Cuando nos referimos a un “trabajo de zapa” hablamos de una acción solapada para minar la situación o intereses de alguien. Una maniobra secreta y desleal.

Han pasado más de mil años de las cruzadas contra los Albigenses pero los zapadores siguen teniendo trabajo, no tan peligroso pero siguen siendo la primera línea puesta para recibir los más fuertes embates y luego ser descartados.

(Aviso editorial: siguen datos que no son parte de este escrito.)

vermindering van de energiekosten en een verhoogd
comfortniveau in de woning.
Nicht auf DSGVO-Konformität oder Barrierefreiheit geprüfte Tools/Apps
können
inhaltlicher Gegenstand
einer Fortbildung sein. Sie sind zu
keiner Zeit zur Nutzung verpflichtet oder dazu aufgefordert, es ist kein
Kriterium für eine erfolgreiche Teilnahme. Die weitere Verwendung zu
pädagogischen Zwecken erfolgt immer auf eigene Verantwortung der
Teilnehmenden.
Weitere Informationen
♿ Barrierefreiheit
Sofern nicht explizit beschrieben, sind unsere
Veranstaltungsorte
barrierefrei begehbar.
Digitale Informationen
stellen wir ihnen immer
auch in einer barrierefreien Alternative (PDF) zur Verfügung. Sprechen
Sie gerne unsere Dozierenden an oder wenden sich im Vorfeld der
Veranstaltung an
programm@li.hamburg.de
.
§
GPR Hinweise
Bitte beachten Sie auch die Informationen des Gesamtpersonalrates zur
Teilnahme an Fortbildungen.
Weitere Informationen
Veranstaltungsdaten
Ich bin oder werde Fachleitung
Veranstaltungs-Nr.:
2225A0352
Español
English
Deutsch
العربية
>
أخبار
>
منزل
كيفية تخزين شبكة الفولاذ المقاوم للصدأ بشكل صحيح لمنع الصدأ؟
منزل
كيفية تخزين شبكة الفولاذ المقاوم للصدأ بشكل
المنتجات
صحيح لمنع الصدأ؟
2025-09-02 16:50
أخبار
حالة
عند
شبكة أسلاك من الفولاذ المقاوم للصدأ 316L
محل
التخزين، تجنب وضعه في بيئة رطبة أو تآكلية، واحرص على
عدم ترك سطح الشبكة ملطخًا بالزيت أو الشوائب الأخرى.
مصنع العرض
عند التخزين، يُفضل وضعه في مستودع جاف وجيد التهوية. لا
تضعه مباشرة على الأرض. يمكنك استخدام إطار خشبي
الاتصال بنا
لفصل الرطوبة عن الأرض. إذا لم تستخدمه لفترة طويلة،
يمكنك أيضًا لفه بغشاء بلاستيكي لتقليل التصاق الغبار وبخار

Las murallas que estos modernos zapadores buscan debilitar no son ya de piedra sino que son las leyes, los derechos, las normas, las conquistas que el pueblo ha construido a través de años de lucha.

Los zapadores de hoy tienen nombre y apellido: Miguel Boggiano, Martín Tetaz, Javier Milei, entre otros, comandados por el veterano de mil batallas: el comandante José Luis Espert.

Estos dizques economistas comparten todos unas características bastante compartidas: todos presentan un perfil payasesco; Milei con sus pelos indómitos, Boggiano con su aspecto de muñeco de película de terror de tercera clase; Tetaz con un atildamiento exagerado en el vestir y Espert con su cara de rufián melancólico podrían formar parte de una troupe cómica o de una película de cine mudo.

Pero así como se los ve, medio ridículos, medio impresentables, ellos son los encargados de hacer el primer trabajo de zapa; instalar temas que implican demoler el andamiaje de los derechos y las conquistas.

Llegan a los canales de TV, las radios y las redacciones cargando sus bombas bien ocultas bajos sus ropas y en el momento indicado las activan usando sus propios cuerpos como escudos.

Si mueren, cosa que nunca sucede, si resultan gravemente heridos, no importa. Son mártires y serán recompensados largamente por su martirologio.

La última acción de los modernos zapadores la hemos vivido días atrás cuando casi en forma simultánea Espert y su aprendiz Boggiano instalaron la hasta ese momento inimaginable idea de que “el trabajo no es un derecho”

Esta idea es tan repugnante ante los ojos de millones de asalariados que solamente puede ser instalada por un grupo de suicidas que no teman recibir el escarnio de una gran parte de la sociedad.

Pero no importa, el trabajo de zapa ya fue realizado, sus ejecutantes no tienen importancia, son desechables, ahora solo resta esperar que el virus insertado en la sociedad prenda, sea repetido, se haga carne en un sector y luego los gobernantes recojan el reclamo y lo hagan política.